** EXCERPTED DATA follows **
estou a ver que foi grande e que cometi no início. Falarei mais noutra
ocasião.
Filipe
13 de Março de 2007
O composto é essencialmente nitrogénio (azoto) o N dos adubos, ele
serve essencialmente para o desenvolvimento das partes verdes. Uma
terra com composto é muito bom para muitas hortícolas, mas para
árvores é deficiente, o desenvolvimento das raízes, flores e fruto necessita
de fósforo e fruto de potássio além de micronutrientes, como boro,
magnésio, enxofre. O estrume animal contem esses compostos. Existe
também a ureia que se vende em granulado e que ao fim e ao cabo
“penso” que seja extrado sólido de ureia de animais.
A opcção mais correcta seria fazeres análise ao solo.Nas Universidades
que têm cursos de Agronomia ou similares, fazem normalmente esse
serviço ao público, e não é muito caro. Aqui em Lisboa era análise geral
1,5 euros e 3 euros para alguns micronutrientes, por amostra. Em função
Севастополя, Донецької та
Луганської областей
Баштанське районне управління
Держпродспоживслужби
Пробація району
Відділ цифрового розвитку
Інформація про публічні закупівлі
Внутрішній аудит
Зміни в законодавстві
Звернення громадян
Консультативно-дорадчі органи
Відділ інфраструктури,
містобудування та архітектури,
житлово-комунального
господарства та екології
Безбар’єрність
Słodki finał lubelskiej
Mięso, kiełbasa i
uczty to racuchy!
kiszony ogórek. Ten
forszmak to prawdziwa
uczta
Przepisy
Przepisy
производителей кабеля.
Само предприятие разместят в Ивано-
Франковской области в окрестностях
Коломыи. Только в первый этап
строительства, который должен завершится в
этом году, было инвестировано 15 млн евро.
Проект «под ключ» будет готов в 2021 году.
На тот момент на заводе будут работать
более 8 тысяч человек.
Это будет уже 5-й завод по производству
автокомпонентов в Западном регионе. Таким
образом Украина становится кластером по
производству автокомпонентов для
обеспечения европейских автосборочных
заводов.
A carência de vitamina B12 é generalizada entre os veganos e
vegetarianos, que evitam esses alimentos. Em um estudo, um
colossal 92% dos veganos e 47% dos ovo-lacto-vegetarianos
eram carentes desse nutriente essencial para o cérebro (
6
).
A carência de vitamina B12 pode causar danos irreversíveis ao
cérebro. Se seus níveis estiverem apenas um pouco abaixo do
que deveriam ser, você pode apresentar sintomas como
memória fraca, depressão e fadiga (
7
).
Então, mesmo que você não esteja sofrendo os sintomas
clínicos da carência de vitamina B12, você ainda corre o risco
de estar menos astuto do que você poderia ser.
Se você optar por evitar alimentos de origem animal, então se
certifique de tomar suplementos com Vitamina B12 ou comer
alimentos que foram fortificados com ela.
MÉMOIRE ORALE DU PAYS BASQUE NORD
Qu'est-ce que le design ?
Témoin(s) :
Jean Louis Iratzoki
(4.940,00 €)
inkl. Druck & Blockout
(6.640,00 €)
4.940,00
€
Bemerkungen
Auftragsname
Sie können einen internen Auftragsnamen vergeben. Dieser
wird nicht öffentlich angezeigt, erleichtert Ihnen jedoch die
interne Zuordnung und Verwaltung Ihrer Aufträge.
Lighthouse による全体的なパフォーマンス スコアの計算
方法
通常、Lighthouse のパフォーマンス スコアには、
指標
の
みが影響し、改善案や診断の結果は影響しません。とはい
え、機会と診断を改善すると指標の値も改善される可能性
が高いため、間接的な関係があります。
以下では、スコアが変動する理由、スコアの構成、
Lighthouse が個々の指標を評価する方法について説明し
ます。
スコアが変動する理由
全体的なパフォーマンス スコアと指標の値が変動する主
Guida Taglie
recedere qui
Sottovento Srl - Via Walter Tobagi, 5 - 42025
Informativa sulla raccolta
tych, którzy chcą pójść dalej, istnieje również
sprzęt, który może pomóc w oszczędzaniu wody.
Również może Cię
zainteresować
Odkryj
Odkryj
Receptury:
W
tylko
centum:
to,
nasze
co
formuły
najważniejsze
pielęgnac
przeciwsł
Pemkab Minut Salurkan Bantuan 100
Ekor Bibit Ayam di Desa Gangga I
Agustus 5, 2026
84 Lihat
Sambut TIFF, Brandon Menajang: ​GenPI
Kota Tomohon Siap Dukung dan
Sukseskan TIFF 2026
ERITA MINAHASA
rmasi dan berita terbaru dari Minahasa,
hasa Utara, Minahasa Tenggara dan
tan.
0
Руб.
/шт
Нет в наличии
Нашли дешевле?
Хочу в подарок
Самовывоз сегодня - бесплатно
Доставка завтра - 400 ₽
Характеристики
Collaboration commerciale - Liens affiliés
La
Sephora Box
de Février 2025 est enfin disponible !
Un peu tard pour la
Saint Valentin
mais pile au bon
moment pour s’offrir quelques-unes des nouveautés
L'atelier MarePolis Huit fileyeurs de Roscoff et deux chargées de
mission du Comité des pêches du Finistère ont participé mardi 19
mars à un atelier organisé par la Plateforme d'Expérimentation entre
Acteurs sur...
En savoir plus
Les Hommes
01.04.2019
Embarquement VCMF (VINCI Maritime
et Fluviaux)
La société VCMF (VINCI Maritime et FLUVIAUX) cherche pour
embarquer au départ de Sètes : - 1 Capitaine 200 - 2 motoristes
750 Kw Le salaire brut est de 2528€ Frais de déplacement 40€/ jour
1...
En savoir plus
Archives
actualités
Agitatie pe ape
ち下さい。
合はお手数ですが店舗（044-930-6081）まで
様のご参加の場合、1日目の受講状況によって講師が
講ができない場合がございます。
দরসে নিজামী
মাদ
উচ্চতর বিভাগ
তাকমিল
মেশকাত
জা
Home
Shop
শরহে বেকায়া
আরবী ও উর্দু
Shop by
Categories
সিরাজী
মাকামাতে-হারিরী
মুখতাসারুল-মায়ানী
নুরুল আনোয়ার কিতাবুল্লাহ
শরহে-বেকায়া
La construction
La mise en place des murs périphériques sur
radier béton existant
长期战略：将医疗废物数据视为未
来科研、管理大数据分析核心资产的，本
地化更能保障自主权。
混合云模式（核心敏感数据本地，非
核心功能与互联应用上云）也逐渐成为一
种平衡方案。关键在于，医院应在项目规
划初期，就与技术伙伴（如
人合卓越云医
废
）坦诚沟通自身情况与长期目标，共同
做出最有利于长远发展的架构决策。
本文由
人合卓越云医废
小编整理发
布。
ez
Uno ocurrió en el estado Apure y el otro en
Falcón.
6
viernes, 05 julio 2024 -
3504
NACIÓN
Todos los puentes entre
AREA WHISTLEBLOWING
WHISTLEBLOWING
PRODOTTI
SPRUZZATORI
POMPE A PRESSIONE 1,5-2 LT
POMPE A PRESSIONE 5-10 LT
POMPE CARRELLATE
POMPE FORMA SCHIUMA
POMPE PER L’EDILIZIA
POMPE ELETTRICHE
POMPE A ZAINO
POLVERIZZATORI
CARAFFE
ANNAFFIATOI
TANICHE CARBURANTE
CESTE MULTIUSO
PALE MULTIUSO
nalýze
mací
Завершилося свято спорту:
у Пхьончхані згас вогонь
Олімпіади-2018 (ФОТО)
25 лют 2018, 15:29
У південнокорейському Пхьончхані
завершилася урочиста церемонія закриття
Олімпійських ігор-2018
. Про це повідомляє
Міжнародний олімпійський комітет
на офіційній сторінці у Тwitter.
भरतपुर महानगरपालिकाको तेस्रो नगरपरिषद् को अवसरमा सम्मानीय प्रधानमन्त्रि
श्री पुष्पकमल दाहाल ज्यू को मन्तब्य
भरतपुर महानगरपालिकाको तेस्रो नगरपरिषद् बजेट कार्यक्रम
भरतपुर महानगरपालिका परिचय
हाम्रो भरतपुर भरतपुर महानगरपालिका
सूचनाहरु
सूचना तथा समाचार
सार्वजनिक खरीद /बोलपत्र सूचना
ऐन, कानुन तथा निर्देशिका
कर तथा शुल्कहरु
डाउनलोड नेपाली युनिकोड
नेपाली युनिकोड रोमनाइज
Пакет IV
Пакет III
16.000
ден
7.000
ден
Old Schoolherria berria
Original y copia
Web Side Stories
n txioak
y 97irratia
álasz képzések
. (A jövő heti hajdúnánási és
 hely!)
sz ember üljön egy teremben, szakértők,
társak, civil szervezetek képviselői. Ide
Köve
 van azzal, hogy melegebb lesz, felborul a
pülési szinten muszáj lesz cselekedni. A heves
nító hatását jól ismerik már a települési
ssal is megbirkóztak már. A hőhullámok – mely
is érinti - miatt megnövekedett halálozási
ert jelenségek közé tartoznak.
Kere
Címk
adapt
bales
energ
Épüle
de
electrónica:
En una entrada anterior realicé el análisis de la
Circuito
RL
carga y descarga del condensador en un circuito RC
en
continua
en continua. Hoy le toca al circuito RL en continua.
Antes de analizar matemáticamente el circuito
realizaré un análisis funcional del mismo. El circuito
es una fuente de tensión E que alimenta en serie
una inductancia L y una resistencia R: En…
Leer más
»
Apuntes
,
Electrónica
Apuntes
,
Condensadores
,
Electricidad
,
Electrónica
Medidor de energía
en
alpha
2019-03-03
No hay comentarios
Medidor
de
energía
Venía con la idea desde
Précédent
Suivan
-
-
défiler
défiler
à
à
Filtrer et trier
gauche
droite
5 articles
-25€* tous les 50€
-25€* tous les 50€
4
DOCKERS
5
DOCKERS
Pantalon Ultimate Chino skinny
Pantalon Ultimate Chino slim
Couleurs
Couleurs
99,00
** End of EXCERPTED DATA **
TASK PROMPT: All lines above containing the string "análise": copy each one.

RESPONSE BELOW:
A opcção mais correcta seria fazeres análise ao solo.Nas Universidades
serviço ao público, e não é muito caro. Aqui em Lisboa era análise geral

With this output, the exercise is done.